··· Passage cité ···

« Mourir aura été la seule chose
que Dumas ait faite incognito »
Quelques hommages après la mort
d'Alexandre Dumas
Cent cinquante ans après la mort d’Alexandre
Dumas, intervenue le 5 décembre 1870, pastichesdumas
lui rend hommage en exhumant quelques journaux et
diverses gravures de l’époque, sans prétendre à une
quelconque exhaustivité.
Le chalet de Puys, habitation de M. Alexandre
Dumas fils, où mourut Alexandre Dumas père
Le Monde Illustré, 10 novembre 1883
Intervenu en pleine invasion du nord de la
France par les troupes prussiennes, le décès de
Dumas passe en fait largement inaperçu sur le
moment. L’écrivain était alors en séjour dans la
villa de son fils Alexandre Dumas fils située à Puys
près de Dieppe. Il est alors enterré sur place, dans
une sépulture provisoire.
Chambre de Puys où il est mort
Le Monde Illustré, 10 novembre 1883
Ce n’est que deux ans plus tard que
Dumas père reçoit les honneurs posthumes qui lui étaient
dus. Le 16 avril 1872, sa dépouille est transférée dans
sa ville natale, Villers-Cotterêts, dans
l’Aisne. L’annonce de l’événement suscite beaucoup
d’intérêt.
Le Monde Illustré écrit le 6 avril :
C'est décidément au mardi 16 avril
qu'est fixée la translation des cendres d'Alexandre
Dumas à Villers-Cotterêts, sa ville natale. La cérémonie
sera, à coup sûr, des plus touchantes, et toute la
littérature tiendra à rendre, dans ces circonstances, un
hommage personnel au grand écrivain qui a disparu au
milieu de nos tourmentes sans que la France eût le temps
de lui dire adieu comme il convenait. Pauvre Dumas! lui
qui, de son vivant, aimait tant à remplir le monde du
bruit de sa personnalité sympathique! Mourir aura été la
seule chose qu'il ait faite incognito. Mais on va le
ramener, et il faut que le pays salue au passage ce
cercueil aimé. C'est surtout lorsqu'on a perdu les gens
qu'on s'aperçoit du vide que laisse leur départ. Où est
la monnaie d'Alexandre? la succession est toujours en
déshérence et nul ne se présente pour la recueillir. Il
en est pourtant qui faisaient fi d'Alexandre Dumas de
son vivant, qui le qualifiaient de faiseur. Je vous en
souhaite beaucoup de ces faiseurs-là. La place est
libre, qui la veut? Personne ne dit mot, impossible
d'adjuger.

··· Fiches extraites ···

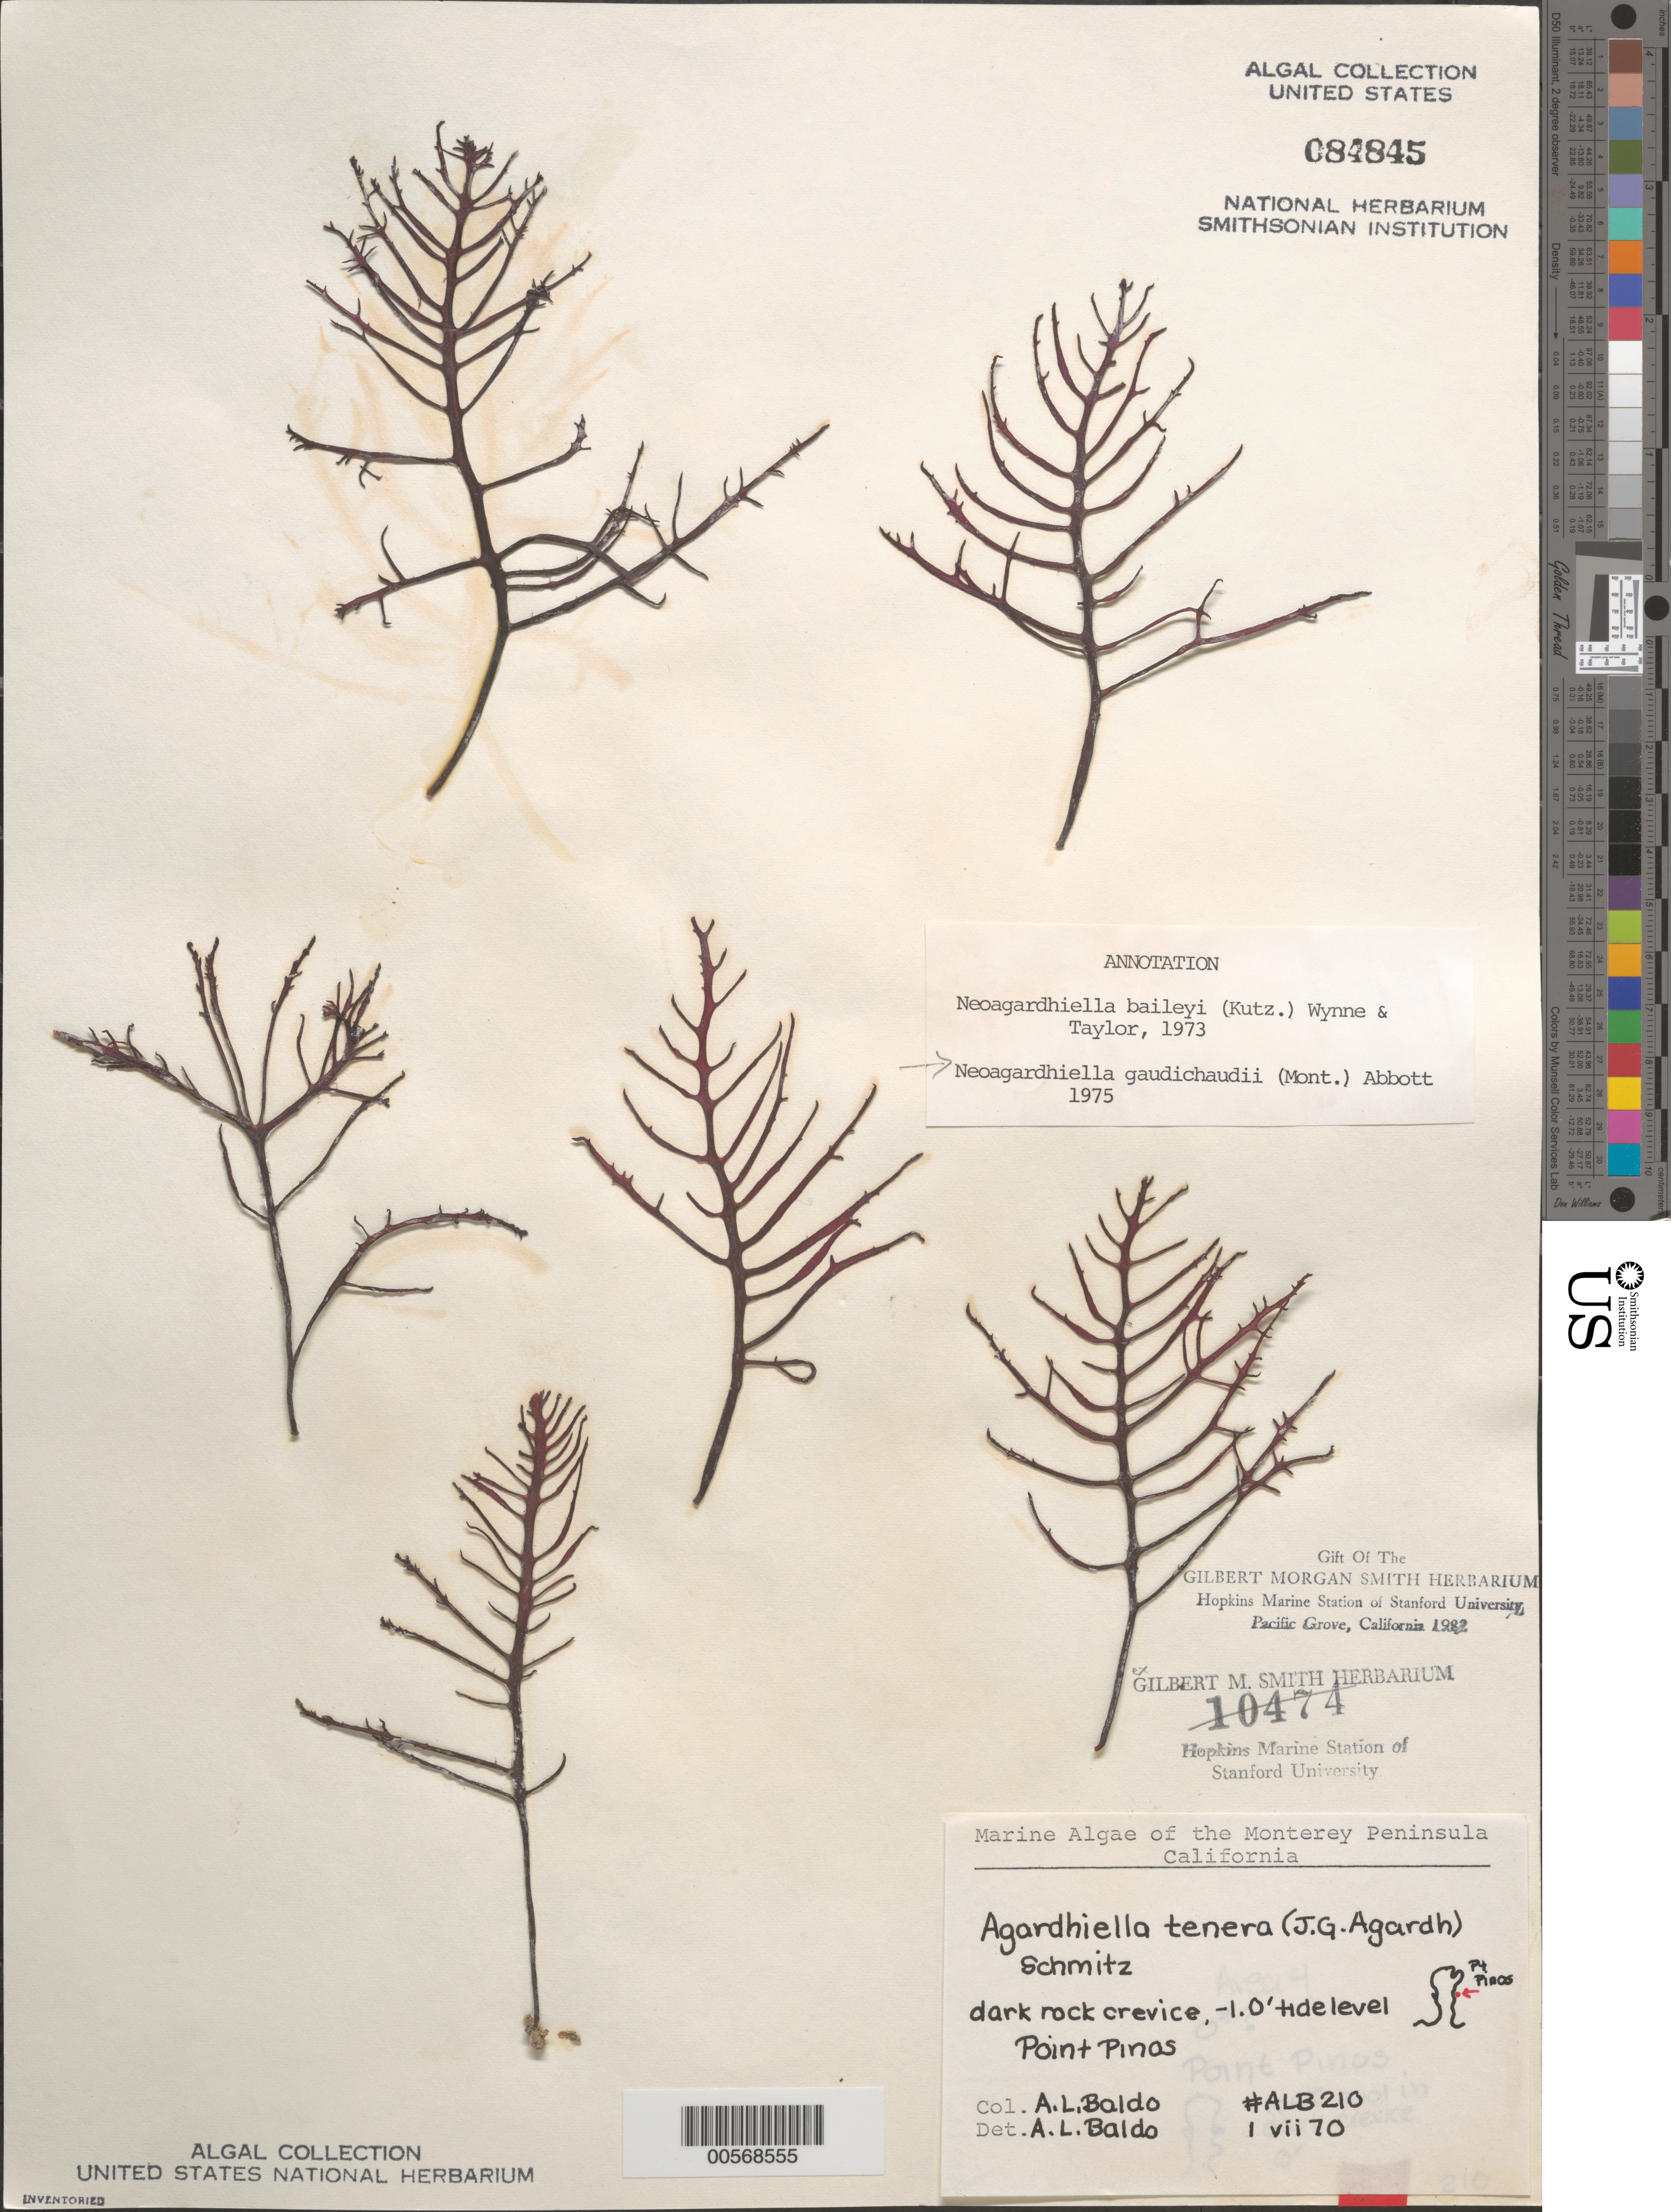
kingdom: Plantae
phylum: Rhodophyta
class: Florideophyceae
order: Gigartinales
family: Solieriaceae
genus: Sarcodiotheca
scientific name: Sarcodiotheca gaudichaudii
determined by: Algae name updating Project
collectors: A. Baldo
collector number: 210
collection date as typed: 01 Jul 1970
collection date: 1970-07-01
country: United States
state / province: California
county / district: Monterey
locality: Point Pinos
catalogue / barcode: US 84845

···

Consignes
- a) Recopiez le passage cité en commençant à « Le chalet de » et en terminant à « une sépulture provisoire. ».
- b) Traduisez en anglais cette phrase du passage cité : « Il est alors enterré sur place, dans une sépulture provisoire. »
- c) Relevez, une seule fois chacune, toutes les dates du passage cité qui indiquent à la fois le jour, le mois et l'année.

Réponses
- a)
Le chalet de Puys, habitation de M. Alexandre
Dumas fils, où mourut Alexandre Dumas père
Le Monde Illustré, 10 novembre 1883
Intervenu en pleine invasion du nord de la
France par les troupes prussiennes, le décès de
Dumas passe en fait largement inaperçu sur le
moment. L’écrivain était alors en séjour dans la
villa de son fils Alexandre Dumas fils située à Puys
près de Dieppe. Il est alors enterré sur place, dans
une sépulture provisoire.

- b) He was then buried on site, in a temporary grave.

- c)
- 5 décembre 1870
- 10 novembre 1883
- 16 avril 1872